ABOUT THIS EXERCISE: Copy out, without any change, the lines in the data below from the line with "a message that" to the line with "## Task 2 - Create a Connection Filter", including both of those lines.
──────────────────────────────
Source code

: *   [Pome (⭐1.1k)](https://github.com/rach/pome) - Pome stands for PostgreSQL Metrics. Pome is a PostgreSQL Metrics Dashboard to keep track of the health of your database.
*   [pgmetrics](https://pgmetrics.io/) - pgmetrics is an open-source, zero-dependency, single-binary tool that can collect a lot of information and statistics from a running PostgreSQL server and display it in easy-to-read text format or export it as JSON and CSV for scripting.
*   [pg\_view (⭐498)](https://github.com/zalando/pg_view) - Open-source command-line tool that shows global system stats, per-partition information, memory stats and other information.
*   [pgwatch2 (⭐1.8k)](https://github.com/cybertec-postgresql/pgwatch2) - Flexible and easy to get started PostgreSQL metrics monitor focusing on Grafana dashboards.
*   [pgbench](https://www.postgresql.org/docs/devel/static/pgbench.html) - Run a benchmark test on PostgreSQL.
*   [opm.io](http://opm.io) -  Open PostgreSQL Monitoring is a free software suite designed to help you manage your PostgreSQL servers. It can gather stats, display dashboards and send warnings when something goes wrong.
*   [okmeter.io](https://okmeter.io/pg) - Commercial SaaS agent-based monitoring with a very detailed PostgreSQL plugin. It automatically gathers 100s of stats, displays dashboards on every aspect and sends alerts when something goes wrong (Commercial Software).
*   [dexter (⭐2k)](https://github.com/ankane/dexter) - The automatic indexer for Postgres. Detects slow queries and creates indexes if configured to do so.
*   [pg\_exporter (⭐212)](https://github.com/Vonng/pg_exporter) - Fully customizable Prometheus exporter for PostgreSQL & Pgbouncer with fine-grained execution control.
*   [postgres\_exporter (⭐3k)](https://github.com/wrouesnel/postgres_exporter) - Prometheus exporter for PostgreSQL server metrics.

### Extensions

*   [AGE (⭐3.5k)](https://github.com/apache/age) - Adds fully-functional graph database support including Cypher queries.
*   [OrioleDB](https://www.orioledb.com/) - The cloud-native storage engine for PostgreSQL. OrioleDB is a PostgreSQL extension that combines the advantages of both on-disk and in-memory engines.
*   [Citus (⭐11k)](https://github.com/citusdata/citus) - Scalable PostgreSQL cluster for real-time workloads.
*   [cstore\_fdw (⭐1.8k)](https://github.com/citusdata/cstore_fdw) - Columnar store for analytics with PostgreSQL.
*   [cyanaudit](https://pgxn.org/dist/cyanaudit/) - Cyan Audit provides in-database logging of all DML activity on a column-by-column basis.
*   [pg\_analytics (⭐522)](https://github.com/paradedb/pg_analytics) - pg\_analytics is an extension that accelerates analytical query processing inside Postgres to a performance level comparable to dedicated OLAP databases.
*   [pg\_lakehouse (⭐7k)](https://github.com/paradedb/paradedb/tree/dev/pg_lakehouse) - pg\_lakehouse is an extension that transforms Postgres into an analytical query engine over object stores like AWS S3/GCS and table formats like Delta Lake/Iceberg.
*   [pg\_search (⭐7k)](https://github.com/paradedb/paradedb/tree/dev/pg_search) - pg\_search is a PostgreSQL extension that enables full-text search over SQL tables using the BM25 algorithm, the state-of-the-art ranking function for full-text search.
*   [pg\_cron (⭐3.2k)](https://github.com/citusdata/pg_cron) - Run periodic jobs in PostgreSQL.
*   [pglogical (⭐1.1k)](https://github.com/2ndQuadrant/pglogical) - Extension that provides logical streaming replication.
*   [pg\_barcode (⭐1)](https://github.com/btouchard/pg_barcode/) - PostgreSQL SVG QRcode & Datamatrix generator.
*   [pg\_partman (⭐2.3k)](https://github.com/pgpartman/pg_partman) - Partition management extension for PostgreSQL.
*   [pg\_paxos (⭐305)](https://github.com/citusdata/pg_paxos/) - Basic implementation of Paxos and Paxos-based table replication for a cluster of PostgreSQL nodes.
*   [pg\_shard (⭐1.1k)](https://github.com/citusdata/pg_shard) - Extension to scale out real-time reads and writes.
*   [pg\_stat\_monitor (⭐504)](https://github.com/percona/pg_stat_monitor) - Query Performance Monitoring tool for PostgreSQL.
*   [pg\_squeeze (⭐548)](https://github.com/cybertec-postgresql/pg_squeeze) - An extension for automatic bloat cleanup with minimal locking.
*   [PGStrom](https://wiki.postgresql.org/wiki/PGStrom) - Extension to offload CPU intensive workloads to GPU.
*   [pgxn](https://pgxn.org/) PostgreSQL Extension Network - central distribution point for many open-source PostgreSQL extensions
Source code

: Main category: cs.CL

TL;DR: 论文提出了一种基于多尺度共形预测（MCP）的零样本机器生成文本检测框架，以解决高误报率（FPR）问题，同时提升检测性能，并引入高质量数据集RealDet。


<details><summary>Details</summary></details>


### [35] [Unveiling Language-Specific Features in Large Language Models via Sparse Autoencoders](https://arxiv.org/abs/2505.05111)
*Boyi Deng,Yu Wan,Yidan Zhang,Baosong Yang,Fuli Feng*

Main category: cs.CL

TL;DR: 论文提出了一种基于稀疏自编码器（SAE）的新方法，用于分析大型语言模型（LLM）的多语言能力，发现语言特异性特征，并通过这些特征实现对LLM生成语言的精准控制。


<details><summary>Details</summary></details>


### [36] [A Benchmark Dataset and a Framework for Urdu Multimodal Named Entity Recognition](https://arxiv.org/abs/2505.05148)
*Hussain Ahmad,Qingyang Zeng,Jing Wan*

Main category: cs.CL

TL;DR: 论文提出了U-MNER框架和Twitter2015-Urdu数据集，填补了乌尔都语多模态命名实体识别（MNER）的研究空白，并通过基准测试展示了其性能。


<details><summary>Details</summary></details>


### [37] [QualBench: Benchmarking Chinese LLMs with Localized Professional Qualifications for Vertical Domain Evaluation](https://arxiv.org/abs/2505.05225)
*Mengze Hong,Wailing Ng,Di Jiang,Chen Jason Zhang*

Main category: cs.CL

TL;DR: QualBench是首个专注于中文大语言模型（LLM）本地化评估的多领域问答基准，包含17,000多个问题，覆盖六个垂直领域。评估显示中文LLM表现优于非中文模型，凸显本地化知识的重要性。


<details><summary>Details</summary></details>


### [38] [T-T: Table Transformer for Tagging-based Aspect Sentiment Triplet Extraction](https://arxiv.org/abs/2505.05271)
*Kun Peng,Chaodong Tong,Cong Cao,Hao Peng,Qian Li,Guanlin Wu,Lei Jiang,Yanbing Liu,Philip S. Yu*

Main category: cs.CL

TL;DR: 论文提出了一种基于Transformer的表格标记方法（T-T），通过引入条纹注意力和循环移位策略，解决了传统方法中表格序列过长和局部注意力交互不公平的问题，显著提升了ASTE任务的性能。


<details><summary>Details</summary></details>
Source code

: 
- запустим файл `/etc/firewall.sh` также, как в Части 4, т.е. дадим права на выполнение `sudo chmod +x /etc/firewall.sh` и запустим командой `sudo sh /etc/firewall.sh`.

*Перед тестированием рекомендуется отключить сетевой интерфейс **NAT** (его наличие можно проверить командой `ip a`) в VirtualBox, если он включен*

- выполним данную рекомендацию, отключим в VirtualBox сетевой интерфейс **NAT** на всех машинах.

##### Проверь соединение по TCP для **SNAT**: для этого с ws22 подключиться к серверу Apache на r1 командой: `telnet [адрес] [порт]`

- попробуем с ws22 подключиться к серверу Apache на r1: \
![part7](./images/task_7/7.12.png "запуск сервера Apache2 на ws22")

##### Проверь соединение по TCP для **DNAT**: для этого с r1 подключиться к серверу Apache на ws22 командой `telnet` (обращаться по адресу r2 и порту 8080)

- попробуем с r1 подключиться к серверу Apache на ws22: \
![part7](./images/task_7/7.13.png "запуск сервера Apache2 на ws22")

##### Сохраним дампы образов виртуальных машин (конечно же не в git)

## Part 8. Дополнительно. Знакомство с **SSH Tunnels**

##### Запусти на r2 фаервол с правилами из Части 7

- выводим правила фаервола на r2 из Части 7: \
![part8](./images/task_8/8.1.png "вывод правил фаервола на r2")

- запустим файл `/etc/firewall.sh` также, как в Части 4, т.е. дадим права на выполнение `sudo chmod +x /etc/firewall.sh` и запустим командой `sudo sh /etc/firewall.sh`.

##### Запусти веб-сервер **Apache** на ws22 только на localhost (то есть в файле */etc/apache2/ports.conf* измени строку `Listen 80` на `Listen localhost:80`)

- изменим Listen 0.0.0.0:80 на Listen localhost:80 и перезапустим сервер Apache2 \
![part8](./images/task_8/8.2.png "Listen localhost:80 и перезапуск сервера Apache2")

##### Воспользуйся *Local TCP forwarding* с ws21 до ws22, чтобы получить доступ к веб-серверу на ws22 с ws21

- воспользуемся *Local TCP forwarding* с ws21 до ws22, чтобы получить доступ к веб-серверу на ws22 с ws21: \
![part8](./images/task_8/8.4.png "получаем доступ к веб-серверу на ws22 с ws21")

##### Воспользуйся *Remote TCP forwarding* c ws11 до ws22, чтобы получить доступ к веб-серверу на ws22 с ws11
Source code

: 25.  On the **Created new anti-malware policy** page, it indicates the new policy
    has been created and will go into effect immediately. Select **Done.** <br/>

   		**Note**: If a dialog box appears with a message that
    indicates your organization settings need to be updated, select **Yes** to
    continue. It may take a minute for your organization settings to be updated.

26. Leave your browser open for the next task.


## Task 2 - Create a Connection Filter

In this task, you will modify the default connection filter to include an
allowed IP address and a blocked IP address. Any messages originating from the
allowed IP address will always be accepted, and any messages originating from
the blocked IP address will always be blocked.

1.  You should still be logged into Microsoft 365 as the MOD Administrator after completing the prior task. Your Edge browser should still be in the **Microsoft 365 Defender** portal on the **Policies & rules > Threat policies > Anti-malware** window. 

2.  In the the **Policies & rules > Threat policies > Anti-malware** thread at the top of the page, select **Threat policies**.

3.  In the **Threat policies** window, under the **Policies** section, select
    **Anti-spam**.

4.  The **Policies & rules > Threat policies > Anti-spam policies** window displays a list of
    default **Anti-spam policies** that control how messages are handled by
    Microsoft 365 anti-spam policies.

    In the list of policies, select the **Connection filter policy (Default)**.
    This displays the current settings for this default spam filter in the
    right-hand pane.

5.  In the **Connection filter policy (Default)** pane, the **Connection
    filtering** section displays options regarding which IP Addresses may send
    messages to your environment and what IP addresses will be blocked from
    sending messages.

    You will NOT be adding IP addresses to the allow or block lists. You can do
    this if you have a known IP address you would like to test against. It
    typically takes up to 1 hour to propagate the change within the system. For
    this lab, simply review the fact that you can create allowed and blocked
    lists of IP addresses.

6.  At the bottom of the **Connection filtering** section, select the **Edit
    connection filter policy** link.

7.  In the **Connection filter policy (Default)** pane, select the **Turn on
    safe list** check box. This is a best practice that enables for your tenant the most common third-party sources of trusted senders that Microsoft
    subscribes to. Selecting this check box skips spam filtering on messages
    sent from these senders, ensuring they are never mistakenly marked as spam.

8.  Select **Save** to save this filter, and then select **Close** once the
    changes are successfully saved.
──────────────────────────────
TASK ANSWER:
   		**Note**: If a dialog box appears with a message that
    indicates your organization settings need to be updated, select **Yes** to
    continue. It may take a minute for your organization settings to be updated.

26. Leave your browser open for the next task.


## Task 2 - Create a Connection Filter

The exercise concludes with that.